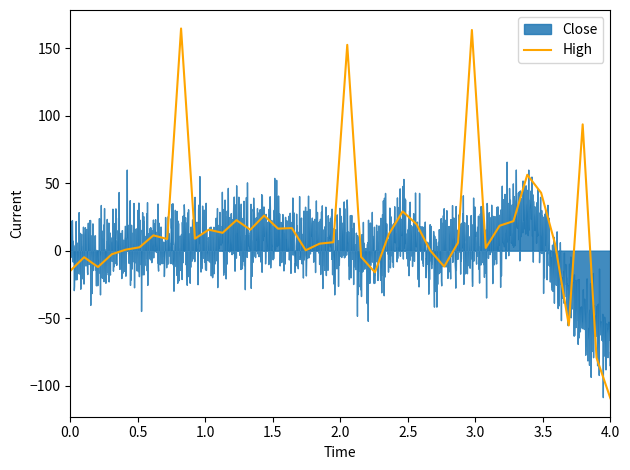

What is the minimum value shown in the chart?

-109.2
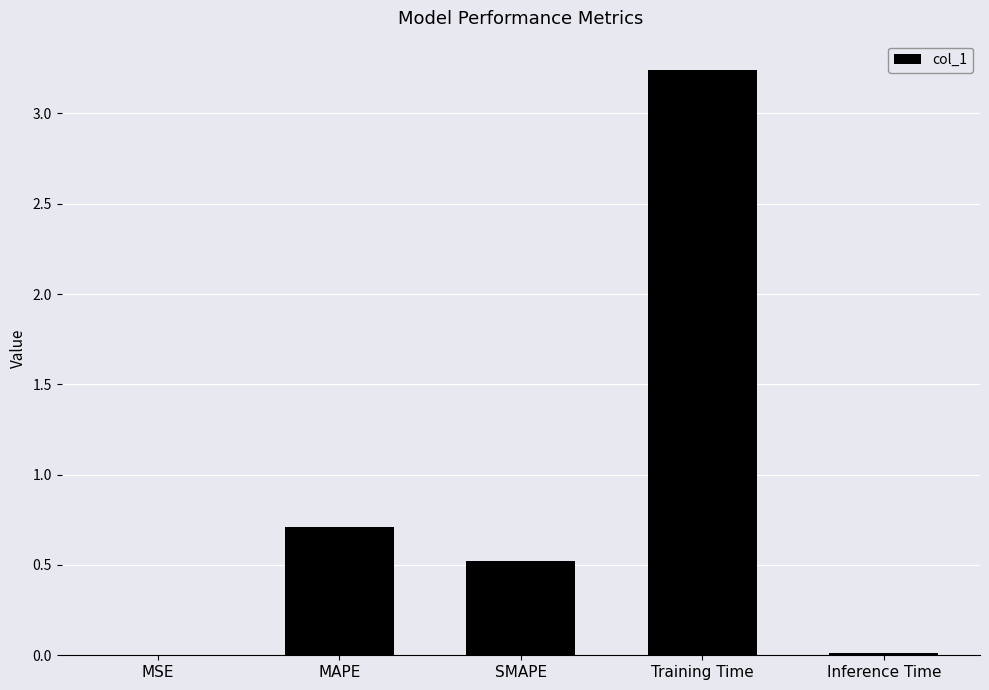

Are the bars horizontal?

No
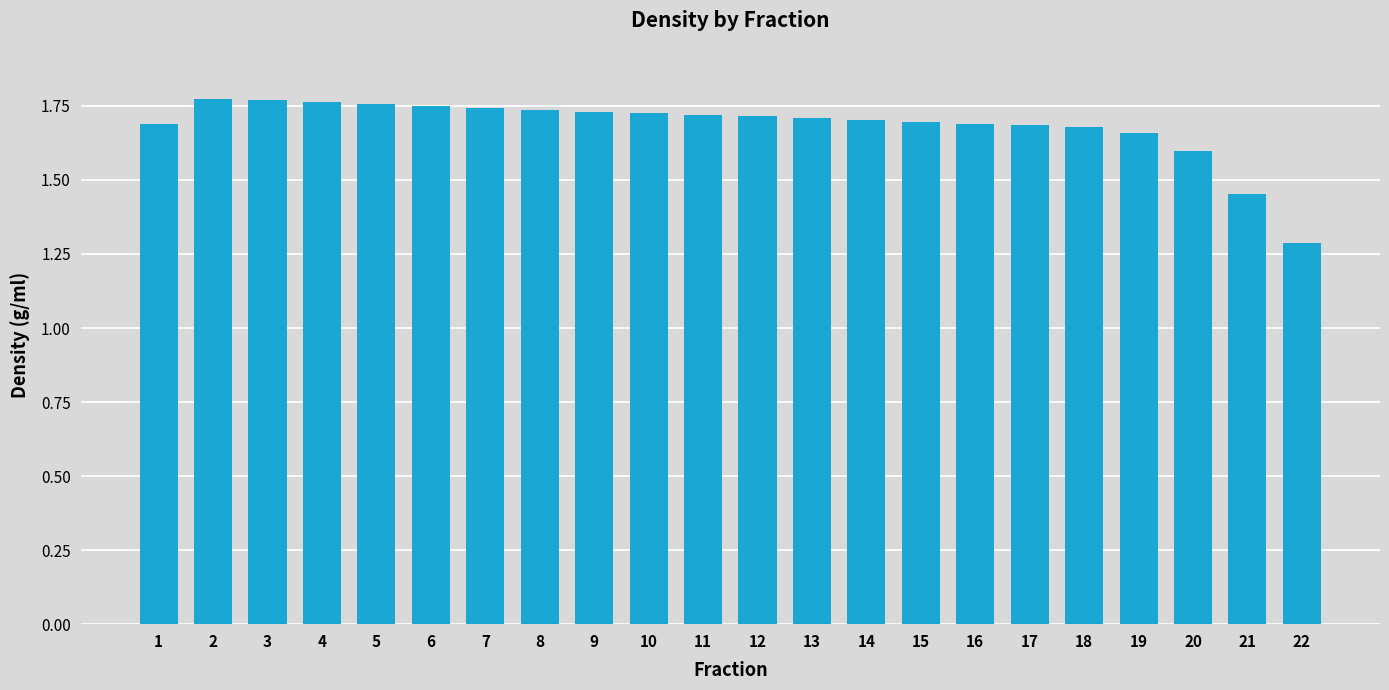

What is the difference between the maximum and minimum values?

0.5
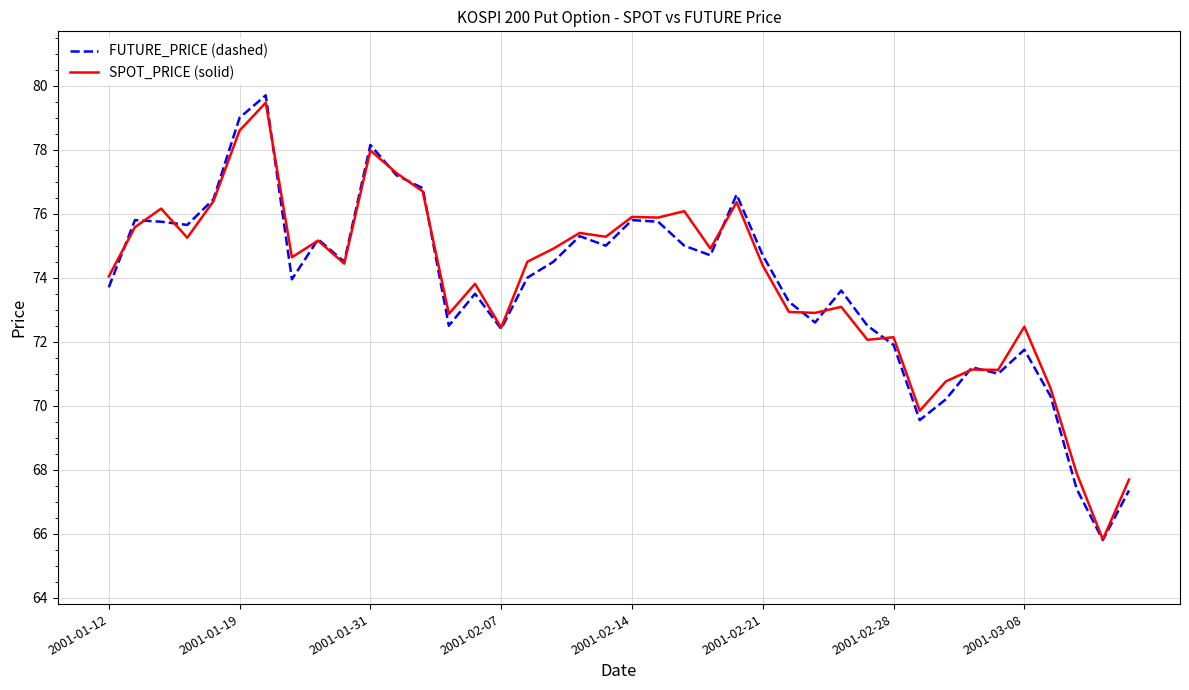

What is the difference between the maximum and second lowest values in the SPOT_PRICE (solid) series?

11.8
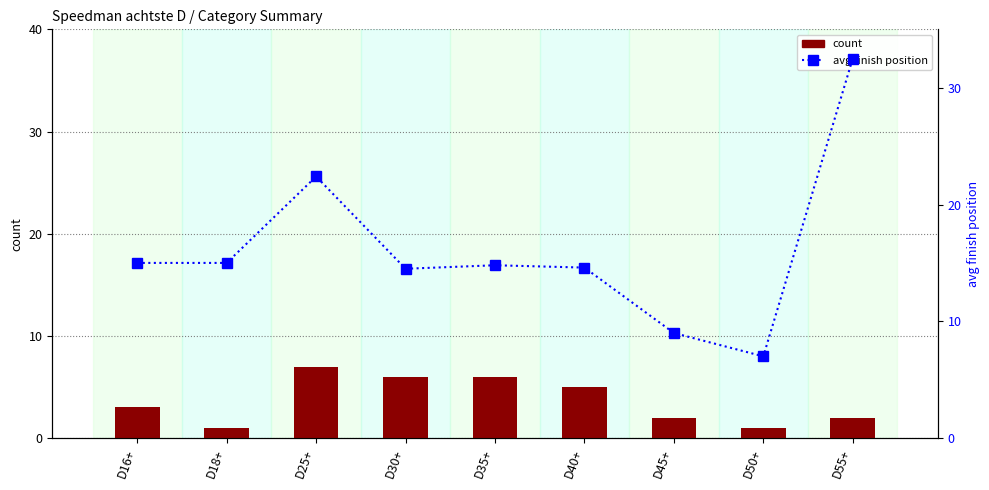

List the series in order of their overall mean, highest first.

avg finish position, count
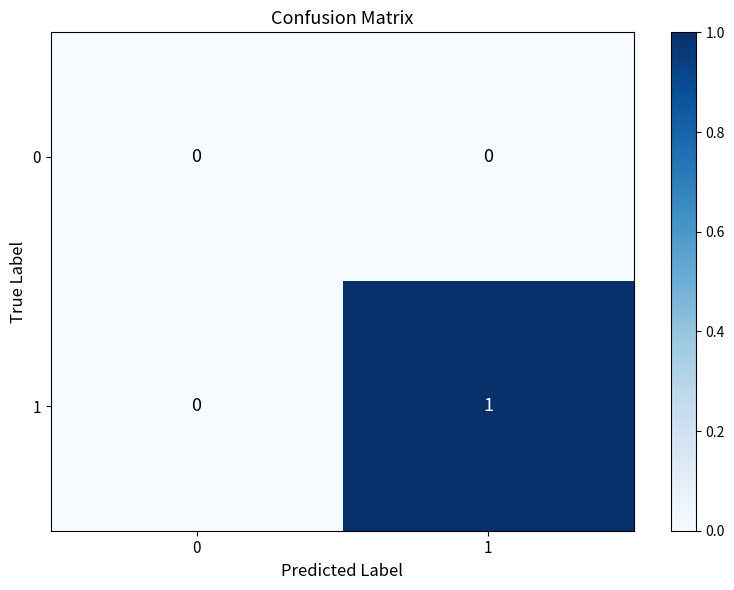

Between 0 and 1, which series saw the biggest shift?

1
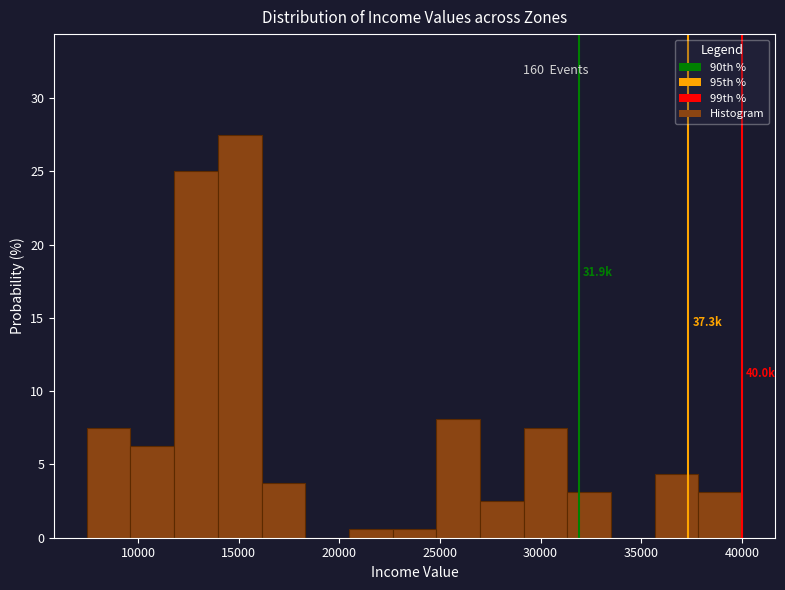

Over which range of the x-axis is the bar tallest?

14000 to 16000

▶ Instruction: Change "tallest" to "shortest" in the lines from the one containing "Over which range" through the end of the records. Reproduce only those lines, with nothing else altered.

▶ Response to this task:
Over which range of the x-axis is the bar shortest?

14000 to 16000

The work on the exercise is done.